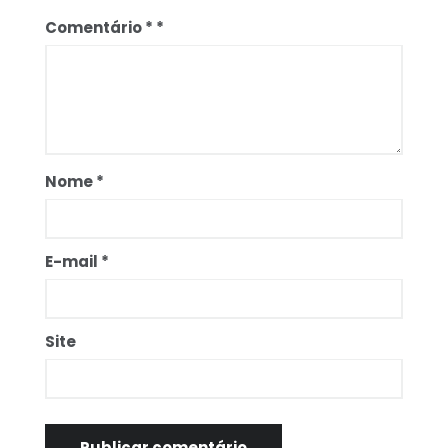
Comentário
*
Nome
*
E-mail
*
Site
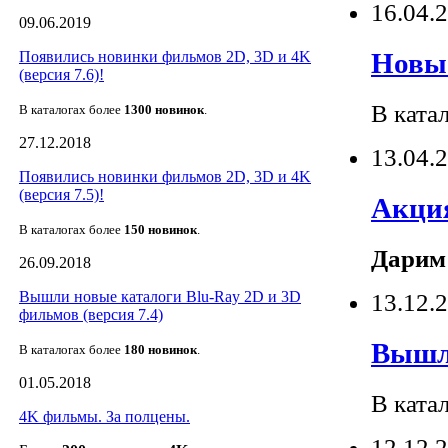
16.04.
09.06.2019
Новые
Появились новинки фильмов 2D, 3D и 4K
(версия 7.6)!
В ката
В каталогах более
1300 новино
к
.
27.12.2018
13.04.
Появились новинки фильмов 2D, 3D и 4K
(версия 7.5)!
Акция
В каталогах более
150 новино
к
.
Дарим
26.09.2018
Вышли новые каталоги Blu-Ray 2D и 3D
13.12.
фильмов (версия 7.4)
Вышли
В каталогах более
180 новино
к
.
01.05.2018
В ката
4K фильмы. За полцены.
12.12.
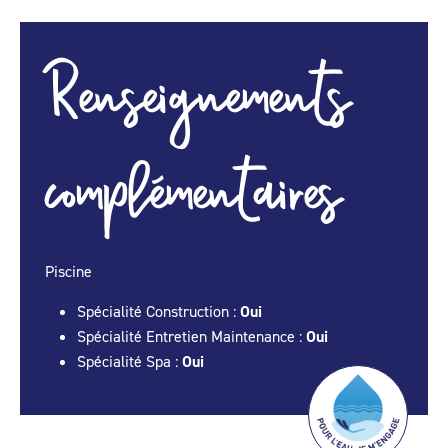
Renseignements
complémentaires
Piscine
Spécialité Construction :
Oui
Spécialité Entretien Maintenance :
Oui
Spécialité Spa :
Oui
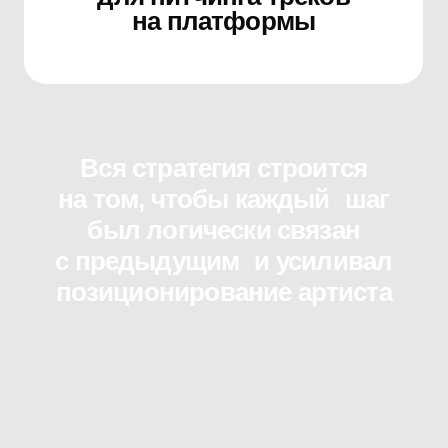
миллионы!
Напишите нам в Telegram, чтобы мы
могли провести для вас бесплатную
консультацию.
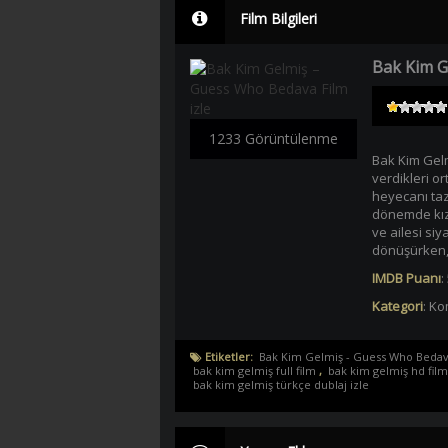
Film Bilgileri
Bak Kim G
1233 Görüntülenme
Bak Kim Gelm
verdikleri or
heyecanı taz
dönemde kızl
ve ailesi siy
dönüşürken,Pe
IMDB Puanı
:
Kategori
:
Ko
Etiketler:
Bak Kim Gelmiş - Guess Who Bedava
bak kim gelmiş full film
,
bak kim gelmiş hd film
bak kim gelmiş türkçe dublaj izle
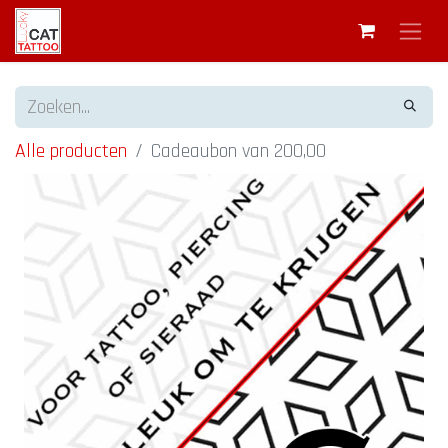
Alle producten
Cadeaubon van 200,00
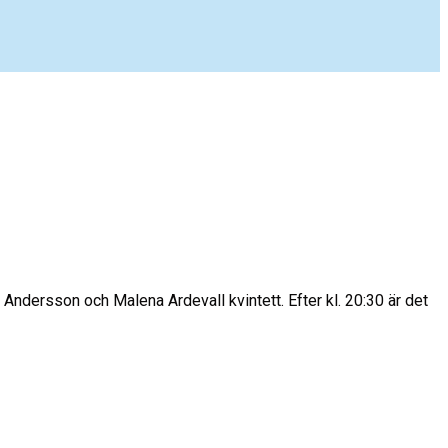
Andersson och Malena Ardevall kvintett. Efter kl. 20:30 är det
┄┄┄┄┄┄┄┄┄┄
EXERCISE DIRECTIONS:
Leave out the pictures, then reproduce exactly the run of lines from the one that contains "Renseignements" to the final line of the listing above.

ANSWER BELOW:
Renseignements
complémentaires
Piscine
Spécialité Construction :
Oui
Spécialité Entretien Maintenance :
Oui
Spécialité Spa :
Oui
миллионы!
Напишите нам в Telegram, чтобы мы
могли провести для вас бесплатную
консультацию.
Film Bilgileri
Bak Kim G
1233 Görüntülenme
Bak Kim Gelm
verdikleri or
heyecanı taz
dönemde kızl
ve ailesi siy
dönüşürken,Pe
IMDB Puanı
:
Kategori
:
Ko
Etiketler:
Bak Kim Gelmiş - Guess Who Bedava
bak kim gelmiş full film
,
bak kim gelmiş hd film
bak kim gelmiş türkçe dublaj izle
Alle producten
Cadeaubon van 200,00
Andersson och Malena Ardevall kvintett. Efter kl. 20:30 är det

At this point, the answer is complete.